The field of big data is quite vast and it can be a very daunting task for anyone who starts learning big data & its related technologies. The big data technologies are numerous and it can be overwhelming to decide from where to begin.
This is the reason I thought of writing this article. This article provides you a guided path to start your journey to learn big data and will help you land a job in big data industry. The biggest challenge we face is identifying the right role as per our interest and skillsets.
To tackle this problem, I have explained each big data role in detail and also considering different job roles of engineers and computer science graduates.
I have tried to answer all your questions which you have or will encounter while learning big data. To help you choose a path according to your interest I have added a tree map which will help you identify the right path.
One of the very first questions that people ask me when they want to start studying Big data is, “Do I learn Hadoop, Distributed computing, Kafka, NoSQL or Spark?”
Well, I always have one answer: “It depends on what you actually want to do”.
So, let’s approach this problem in a methodical way. We are going to go through this learning path step by step.
There are many roles in the big data industry. But broadly speaking they can be classified in two categories:
These fields are interdependent but distinct.
The Big data engineering revolves around the design, deployment, acquiring and maintenance (storage) of a large amount of data. The systems which Big data engineers are required to design and deploy make relevant data available to various consumer-facing and internal applications.
While Big Data Analytics revolves around the concept of utilizing the large amounts of data from the systems designed by big data engineers. Big Data analytics involves analyzing trends, patterns and developing various classification, prediction & forecasting systems.
Thus, in brief, Big data analytics involves advanced computations on the data. Whereas big data engineering involves the designing and deployment of systems & setups on top of which computation must be performed.
Now, we know what categories of roles are available in the industry, let us try to identify which profile is suitable for you. So that, you can analyze where you may fit in the industry.
Broadly, based on your educational background and industry experience we can categorize each person as follows:
(This includes interests and doesn’t necessarily point towards your college education).
Thus, by using the above categories you can define your profile as follows:
Eg 1: “I am a computer science grad with no experience with fairly solid math skills”.
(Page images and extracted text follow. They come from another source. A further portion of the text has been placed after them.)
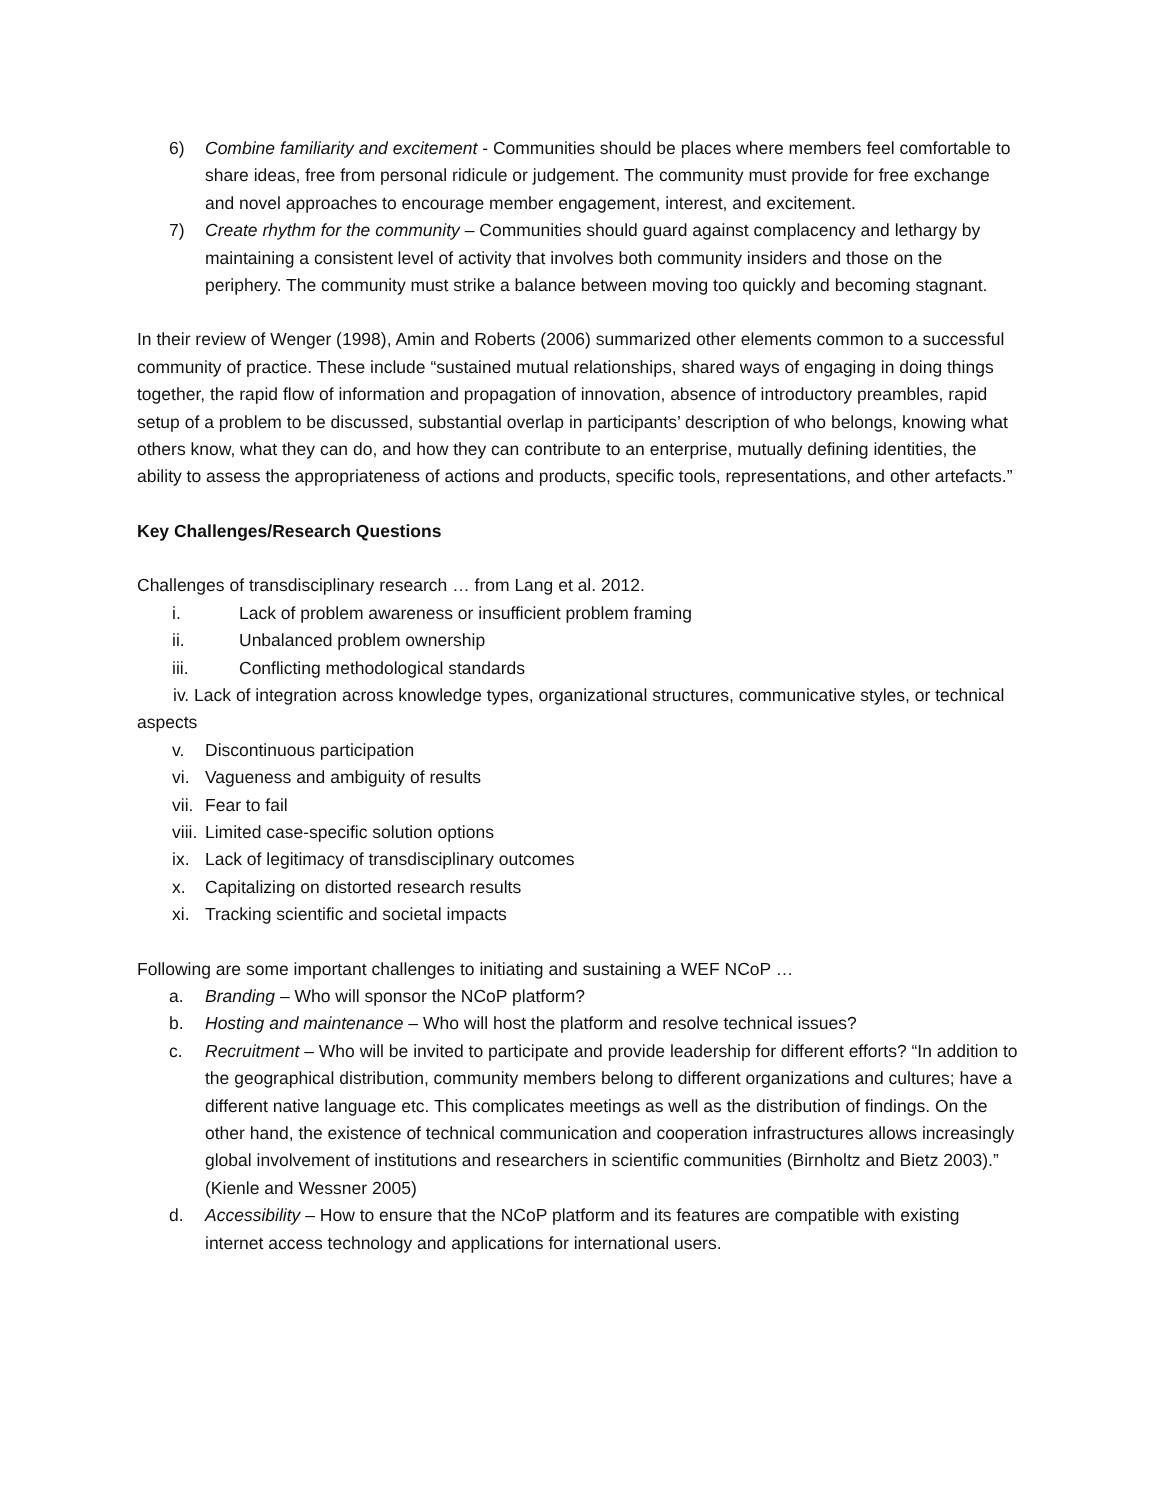6) Combine familiarity and excitement - Communities should be places where members feel comfortable to share ideas, free from personal ridicule or judgement. The community must provide for free exchange and novel approaches to encourage member engagement, interest, and excitement.
7) Create rhythm for the community – Communities should guard against complacency and lethargy by maintaining a consistent level of activity that involves both community insiders and those on the periphery. The community must strike a balance between moving too quickly and becoming stagnant.
In their review of Wenger (1998), Amin and Roberts (2006) summarized other elements common to a successful community of practice. These include “sustained mutual relationships, shared ways of engaging in doing things together, the rapid flow of information and propagation of innovation, absence of introductory preambles, rapid setup of a problem to be discussed, substantial overlap in participants’ description of who belongs, knowing what others know, what they can do, and how they can contribute to an enterprise, mutually defining identities, the ability to assess the appropriateness of actions and products, specific tools, representations, and other artefacts.”
Key Challenges/Research Questions
Challenges of transdisciplinary research … from Lang et al. 2012.
i. Lack of problem awareness or insufficient problem framing
ii. Unbalanced problem ownership
iii. Conflicting methodological standards
iv. Lack of integration across knowledge types, organizational structures, communicative styles, or technical aspects
v. Discontinuous participation
vi. Vagueness and ambiguity of results
vii. Fear to fail
viii. Limited case-specific solution options
ix. Lack of legitimacy of transdisciplinary outcomes
x. Capitalizing on distorted research results
xi. Tracking scientific and societal impacts
Following are some important challenges to initiating and sustaining a WEF NCoP …
a. Branding – Who will sponsor the NCoP platform?
b. Hosting and maintenance – Who will host the platform and resolve technical issues?
c. Recruitment – Who will be invited to participate and provide leadership for different efforts? “In addition to the geographical distribution, community members belong to different organizations and cultures; have a different native language etc. This complicates meetings as well as the distribution of findings. On the other hand, the existence of technical communication and cooperation infrastructures allows increasingly global involvement of institutions and researchers in scientific communities (Birnholtz and Bietz 2003).” (Kienle and Wessner 2005)
d. Accessibility – How to ensure that the NCoP platform and its features are compatible with existing internet access technology and applications for international users.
You have an interest in Computer science or Mathematics but with n o prior experience you will be considered a Fresher.
Eg 2: “I am a computer science grad working as a database developer”.
Your interest is in computer science and you are fit for a role of a Computer Engineer (data related projects).
Eg 3: “I am a statistician working as a data scientist”.
You have an interest in Mathematics and fit for a role of a Data Scientist.
So, go ahead and define your profile.
(The profiles we define here are essential in finding your learning path in the big data industry).
Now that you have defined your profile, let’s go ahead and map the profiles you should target.
If you have good programming skills and understand how computers interact over the internet (basics) but you have no interest in mathematics and statistics. In this case, you should go for Big data engineering roles.
If you are good at programming and have your education and interest lies in mathematics & statistics, you should go for Big data Analytics roles.
Let us first define what a big data Engineer needs to know and learn to be considered for a position in the industry. The first and foremost step is to first identify your needs. You can’t just start studying big data without identifying your needs. Otherwise, you would just be shooting in that dark.
In order to define your needs, you must know the common big data jargon. So let’s find out what does big data actually means?
A Big data project has two main aspects – data requirements and the processing requirements.
Structure: As you are aware that data can either be stored in tables or in files. If data is stored in a predefined data model (i.e has a schema) it is called structured data. And if it is stored in files and does not have a predefined model it is called unstructured data. (Types: Structured/ Unstructured)
Size: With size we assess the amount of data. (Types: S/M/L/XL/XXL/Streaming)
Sink Throughput: Defines at what rate data can be accepted into the system. (Types: H/M/L)
Source Throughput: Defines at what rate data can be updated and transformed into the system. (Types: H/M/L)
Query time: The time that a system takes to execute queries. (Types: Long/ Medium /Short)
Processing time: Time required to process data (Types: Long/Medium/Short)
Precision: The accuracy of data processing (Types: Exact/ Approximate)
Scenario 1: Design a system for analyzing sales performance of a company by creating a data lake from multiple data sources like customer data, leads data, call center data, sales data, product data, weblogs etc.
Solution for Scenario 1: Data Lake for sales data
(This is my personal solution, you may come up with a more elegant solution if you do please share below.)
So, how does a data engineer go about solving the problem?
A point to remember is that a big data system must not only be designed to seamlessly integrate data from various sources to make it available all the time, but it must also be designed in a way to make the analysis of the data and utilization of data for developing applications easy, fast and always available (Intelligent dashboard in this case).
Defining the end goal:
Now that we know what our end goals are, let us try to formulate our requirements in more formal terms.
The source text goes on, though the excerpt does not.